Our results, similar to results of prior research, suggest that more people choose these methods when cost is not a barrier [4, 5, 16]. Participants in our study were twice as likely to choose a hormonal IUD with removal of costs during the intervention period as compared to the control period. However, the six-fold increase we found in selection of the contraceptive implant during the intervention period suggests high demand for an affordable option for this device. After a July 2020 Supreme Court ruling undermined the ACA’s contraceptive coverage mandate by allowing employers to limit access to contraception under their employer-sponsored insurance plan, the dearth of ‘low cost’ LARC methods on the market is especially relevant [17].

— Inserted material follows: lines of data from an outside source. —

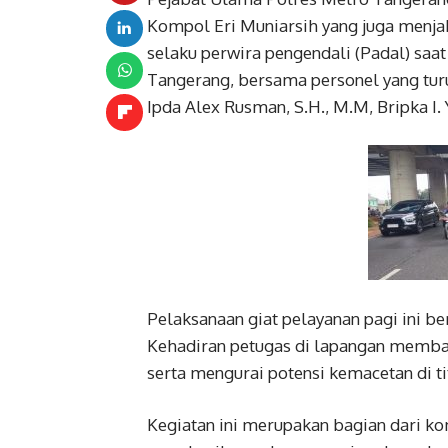
Kompol Eri Muniarsih yang juga menja
selaku perwira pengendali (Padal) saat
Tangerang, bersama personel yang turut
Ipda Alex Rusman, S.H., M.M, Bripka I.
Pelaksanaan giat pelayanan pagi ini ber
Kehadiran petugas di lapangan memban
serta mengurai potensi kemacetan di ti
Kegiatan ini merupakan bagian dari 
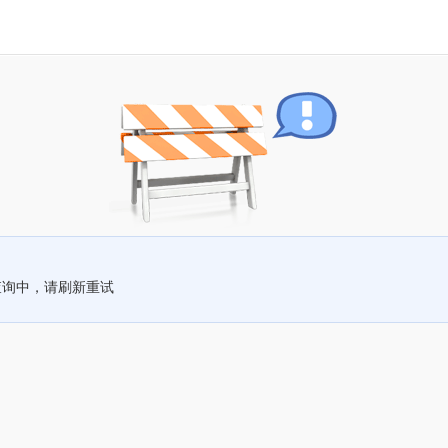
查询中，请刷新重试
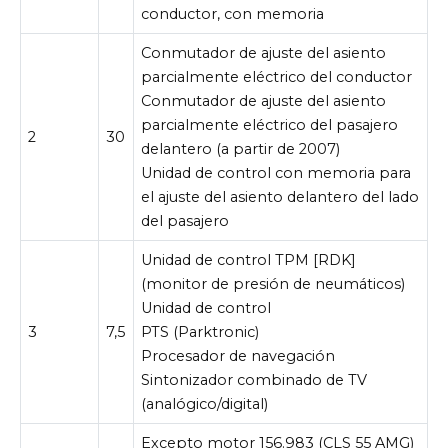
conductor, con memoria
Conmutador de ajuste del asiento
parcialmente eléctrico del conductor
Conmutador de ajuste del asiento
parcialmente eléctrico del pasajero
2
30
delantero (a partir de 2007)
Unidad de control con memoria para
el ajuste del asiento delantero del lado
del pasajero
Unidad de control TPM [RDK]
(monitor de presión de neumáticos)
Unidad de control
3
7,5
PTS (Parktronic)
Procesador de navegación
Sintonizador combinado de TV
(analógico/digital)
Excepto motor 156.983 (CLS 55 AMG)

Similar to other contraceptive initiatives such as CHOICE, HER Salt Lake participants could select from the full range of contraceptive methods at enrollment free of charge [4, 5]. Any HER Salt Lake participant was also able to switch methods at no cost, and as frequently as desired, during the duration of the study’s intervention period. While we observed higher one-year continuation rates among those who selected a LARC device than those who chose a short-acting method, we found very few differences in method satisfaction among contraceptive continuers. Future research could explore the types of considerations that impact method continuation.

Strengths of this study include its large cohort who provided baseline information and prospectively provided regular follow-up data. Participating clinics are all in the same health system and staff at all clinics received the same contraceptive counseling training prior to the control period. Another strength is use of both EHR and survey data to assess method selection, as these data sources allow for data quality assurance.

Our study findings may be limited by the fact that participants self-identified as having difficulty paying for healthcare. The concept of “difficulty” was not specifically defined, meaning the implications of this categorization are likely broad. Further research is needed to more accurately define how different difficulties in paying for healthcare may manifest with respect to contraceptive access. Additionally, survey data is not well-suited to the task of teasing apart the factors that contribute to someone’s subjective definition of satisfaction broadly, and specifically what it means to be satisfied with their contraceptive method. Relying on these data could potentially lead to misclassification of method satisfaction results. Conducting HER Salt Lake in the urban area of Utah possibly limits the generalizability of our findings to people outside of Utah, or people living in rural areas. We do note that two-thirds of our population identified as non-Latine white, reflective of the 61% of the U.S. population in that group.

Conclusion

Despite the existence of sliding scale fees and patient assistance programs in the control period, a no-cost contraceptive intervention still increased utilization for long-acting methods, specifically hormonal IUDs and implants, among study participants who reported prior difficulty paying for healthcare. Additionally, method satisfaction did not differ across methods among participants with continued method use. Finally, and perhaps most importantly, people across income levels report difficulty paying for healthcare.